Believing there is a way to breathe life back into the church, Tyler Edwards adopts a contemporary and entertaining metaphor--zombies--to highlight and challenge the problematic attitude of today’s believers.

Written for the discouraged, disenfranchised, and anyone unsatisfied with their same-old church routine, Zombie Church challenges readers to turn away from hollow religious practices, which characterize “zombie Christianity,” and turn toward a radical relationship with Jesus.

While other books have addressed legalism in the church, this is the only book that effectively capitalizes on a popular entertainment genre in order to diagnose and correct the problem. Realizing that even his own church is part of that problem, Edwards has written an accessible and often humorous book that will help believers change the Spirit-draining (or life-draining) habits that stop them from achieving a full, fulfilling life in Christ.


Modern Day Disciple said...

I think I would like to read it. Glad you reviewed.
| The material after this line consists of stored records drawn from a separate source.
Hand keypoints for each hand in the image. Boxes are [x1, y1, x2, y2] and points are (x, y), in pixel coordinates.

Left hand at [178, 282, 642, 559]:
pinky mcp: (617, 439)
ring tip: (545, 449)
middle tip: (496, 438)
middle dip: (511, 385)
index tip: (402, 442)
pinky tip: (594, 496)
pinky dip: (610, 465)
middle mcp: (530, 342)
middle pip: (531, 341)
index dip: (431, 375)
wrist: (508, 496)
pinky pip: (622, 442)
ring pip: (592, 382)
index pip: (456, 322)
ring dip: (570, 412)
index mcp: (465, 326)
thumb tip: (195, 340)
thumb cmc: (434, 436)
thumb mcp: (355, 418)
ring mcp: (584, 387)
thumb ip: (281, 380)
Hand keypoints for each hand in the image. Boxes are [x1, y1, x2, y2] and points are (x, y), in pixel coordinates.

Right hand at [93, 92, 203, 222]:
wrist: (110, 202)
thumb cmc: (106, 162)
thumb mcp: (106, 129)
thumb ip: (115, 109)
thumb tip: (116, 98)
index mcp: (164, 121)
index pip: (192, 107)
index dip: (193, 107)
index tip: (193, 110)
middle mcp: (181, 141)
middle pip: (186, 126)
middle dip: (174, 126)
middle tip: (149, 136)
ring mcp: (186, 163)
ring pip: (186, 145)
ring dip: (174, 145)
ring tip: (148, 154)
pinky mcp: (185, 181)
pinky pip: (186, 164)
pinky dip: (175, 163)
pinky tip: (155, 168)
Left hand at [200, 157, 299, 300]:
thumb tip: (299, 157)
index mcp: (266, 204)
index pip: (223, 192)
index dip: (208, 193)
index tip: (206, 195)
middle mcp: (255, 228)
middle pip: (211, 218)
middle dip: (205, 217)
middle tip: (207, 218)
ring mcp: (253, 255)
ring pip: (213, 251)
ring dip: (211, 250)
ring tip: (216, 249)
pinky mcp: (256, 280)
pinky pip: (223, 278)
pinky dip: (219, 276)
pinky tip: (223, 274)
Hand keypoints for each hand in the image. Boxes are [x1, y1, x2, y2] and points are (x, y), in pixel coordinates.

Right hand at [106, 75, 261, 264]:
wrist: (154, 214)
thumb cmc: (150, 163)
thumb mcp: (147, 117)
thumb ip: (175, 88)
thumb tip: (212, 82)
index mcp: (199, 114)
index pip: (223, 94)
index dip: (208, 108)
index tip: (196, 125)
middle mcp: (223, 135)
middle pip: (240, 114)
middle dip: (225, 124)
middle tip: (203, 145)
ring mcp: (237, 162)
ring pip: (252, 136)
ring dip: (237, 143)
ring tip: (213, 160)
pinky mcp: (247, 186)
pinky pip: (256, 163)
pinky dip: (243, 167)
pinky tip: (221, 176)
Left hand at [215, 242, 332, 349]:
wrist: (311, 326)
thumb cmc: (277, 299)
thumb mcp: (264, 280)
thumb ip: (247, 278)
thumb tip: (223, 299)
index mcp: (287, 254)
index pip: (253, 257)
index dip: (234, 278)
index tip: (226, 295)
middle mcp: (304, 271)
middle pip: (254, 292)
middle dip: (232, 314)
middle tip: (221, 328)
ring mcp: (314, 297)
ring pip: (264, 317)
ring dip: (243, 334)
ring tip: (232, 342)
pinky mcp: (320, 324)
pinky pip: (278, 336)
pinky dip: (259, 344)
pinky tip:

It's really hard for the living to be surrounded by the dead. Especially when they give the illusion of life. Major friction. I used to love horror BC, too!

Tyler Edwards said...

It seems to me one of the greatest struggles we face as Christians is finding our identity in the right place. We look to the things of this world: our jobs, titles, accomplishments, awards, friends, family, even opinions of strangers to define us. We let the world decide who we are and how valuable we are. So when we come to church with that attitude the only way we know how to assess ourselves it to compare ourselves to others. So the service becomes a competition of who can make themselves look the best. Jesus doesn’t ask us to look good He asks us to follow Him and allow Him to make us good. Our identity should come from Him. Our value should come from Him. He should be the focus of our lives and the standard by which we judge ourselves. One key way to avoid becoming a zombie: maintain a healthy focus on Jesus.

Stephen Phillip Porter said...

I couldn't have said it better Tyler. Thanks for stopping by and commenting.

Pam said...


This sounds like a great book that I, too, would love to read.

What a telling comment from Tyler Edwards on your blog: "So the service becomes a competition of who can make themselves look best Jesus doesn't ask us to look good, He asks us to follow Him & allow Him to make us good." So, so true.

And yes, I was a HUGE horror movie fan as well, back in the day. I can't stand them now. My husband and kids love that show, 'Walking Dead.' I cringe when I hear them yelling when it's on. Sigh...

Pam M.

Stephen Phillip Porter said...


I understand the family connection. My dad used to do makeup for monster movies back in the 70's, when I was growing up, we watched every monster movie that came out; zombies were a favorite, but as I grew in Christ, I lost my taste for them. Honestly, I've lost my taste for most movies these days. Real life is so much better with Jesus.

Andrew Bernhardt said...

While not from a zombie movie, the Sixth Sense phrase "I see dead people" fits very well. I usually remind myself of this when I'm with lost friends and strangers out in the world. But your post reminded me it's also true of many in church today. It's a terrible thing to think you're alive when you aren't.

Stephen Phillip Porter said...

Andrew, it's true, and we're called to be a light to them, and share Life with them through Jesus Christ. May we do it with vigor and love.